Significativo che in più di metà della tela si estenda un cielo attraversato da nuvole alte e leggere. «È inconcepibile che un pittore trascuri il cielo. Il cielo non è un lenzuolo steso a fare da sfondo. È fonte di luce, rivela le cose, la loro distanza nello spazio», scriveva a Reinagle, quasi in uno sfogo mistico, «è molto difficile indicare una categoria di paesaggio in cui il cielo non ne sia l’elemento chiave, la misura della bilancia e il principale organo del sentimento».
Con modalità opposte, in Barche sull’Orwell (1806), sembra deciso a sbarazzarsi dei preconcetti d’uso alle mostre della Royal Academy. Lo scorcio marino emerge vitalissimo dalla pennellata nervosa e ignara di pentimenti - residuo delle tante esercitazioni eseguite nelle campagne di East Bergholt -, d’un vigore riassuntivo che sa fin troppo di impressionismo ante litteram.
Nel 1809, a trentatré anni, Constable si innamora di Maria Bicknell, nipote del parroco di East Bergholt, conosciuta fin da bambina. Sarà una relazione complicata per l’opposizione dei genitori di lei che ritengono Constable non al loro livello sociale e ancora economicamente incapace di mettere su famiglia. Solo nel 1816, alla morte dei genitori, potendo contare sull’eredità,
John sposa l’amatissima Maria. Trascorrono la luna di miele a Omington nel Dorset, presso l’amico arcidiacono John Fisher, cappellano e nipote del vescovo di Salisbury di cui nel 1811 Constable era stato ospite, e che dagli anni Venti in poi sarà uno dei suoi più assidui estimatori e “patrons”.

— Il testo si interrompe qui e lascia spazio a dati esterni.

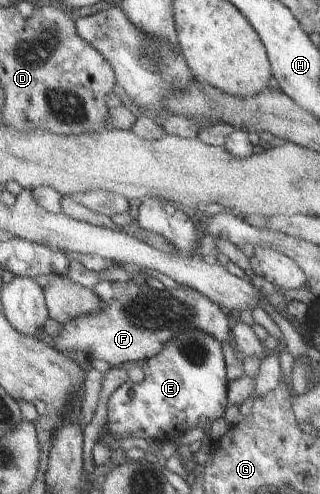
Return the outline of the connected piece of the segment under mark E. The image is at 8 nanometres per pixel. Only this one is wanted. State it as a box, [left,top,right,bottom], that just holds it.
[106,329,228,442]

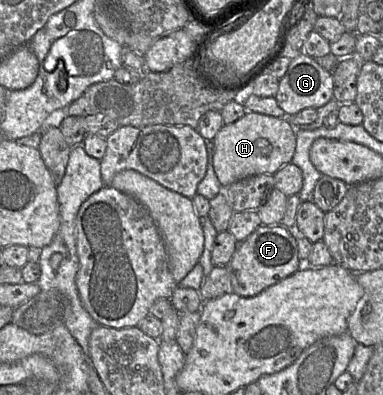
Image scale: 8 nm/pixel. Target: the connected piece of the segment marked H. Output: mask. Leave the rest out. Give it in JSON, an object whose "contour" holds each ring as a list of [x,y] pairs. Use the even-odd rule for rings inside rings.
{"contour":[[[247,111],[246,114],[238,119],[236,122],[231,124],[224,124],[221,129],[218,131],[216,136],[213,139],[214,147],[213,147],[213,167],[216,173],[216,176],[219,180],[219,183],[222,187],[228,186],[236,181],[245,179],[247,177],[260,175],[260,174],[269,174],[274,175],[282,166],[291,163],[292,158],[295,153],[296,149],[296,128],[290,123],[289,119],[287,118],[276,118],[264,114],[259,114],[251,111]]]}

Qualche mese prima del matrimonio, su richiesta del generale Slater-Rebow, amico del padre, Constable realizza il quadro che anticipa quelle che saranno le coordinate fondamentali di tutta la sua opera. Wivehoe Park, dal nome della tenuta nell’Essex del committente, è un’ampia, ariosa messinscena degli elementi in natura. Invenzione felicissima per omogeneità pittorica, il quadro sembra dare al paesaggio l’investitura definitiva di realtà senza rimandi. La veduta nel suo insieme, così come il dettaglio più minuto, sono uniformati da un’estrema incisività descrittiva. Stereottica e insieme locale, la visione scorre senza soluzione di continuità dai campi ondulati al pascolo, dal bosco che fa da sfondo al fiume, fino al cielo che non riesce a rasserenarsi neppure sotto la luce più abbagliante. Il giorno è alla sua metà, che è l’ora di Constable, le ombre si sono fatte corte. Niente manca all’ameno ritratto bucolico. Al limite dell’oleografia, il soggetto è come riscattato dalla sua stessa spettacolare aderenza al vero. Tutto il resto è splendore, perfino edonismo narrativo. È in questa sfida alle categorie estetiche in uso che Constable vince la sua partita sui tabù della Royal Academy.


La valle di Dedham (1802); Londra, Victoria and Albert Museum.
Il quadro rappresenta una delle vedute tra le più care a Constable: la valle tra il Suffolk e l’Essex su cui ritornerà ventisei anni dopo.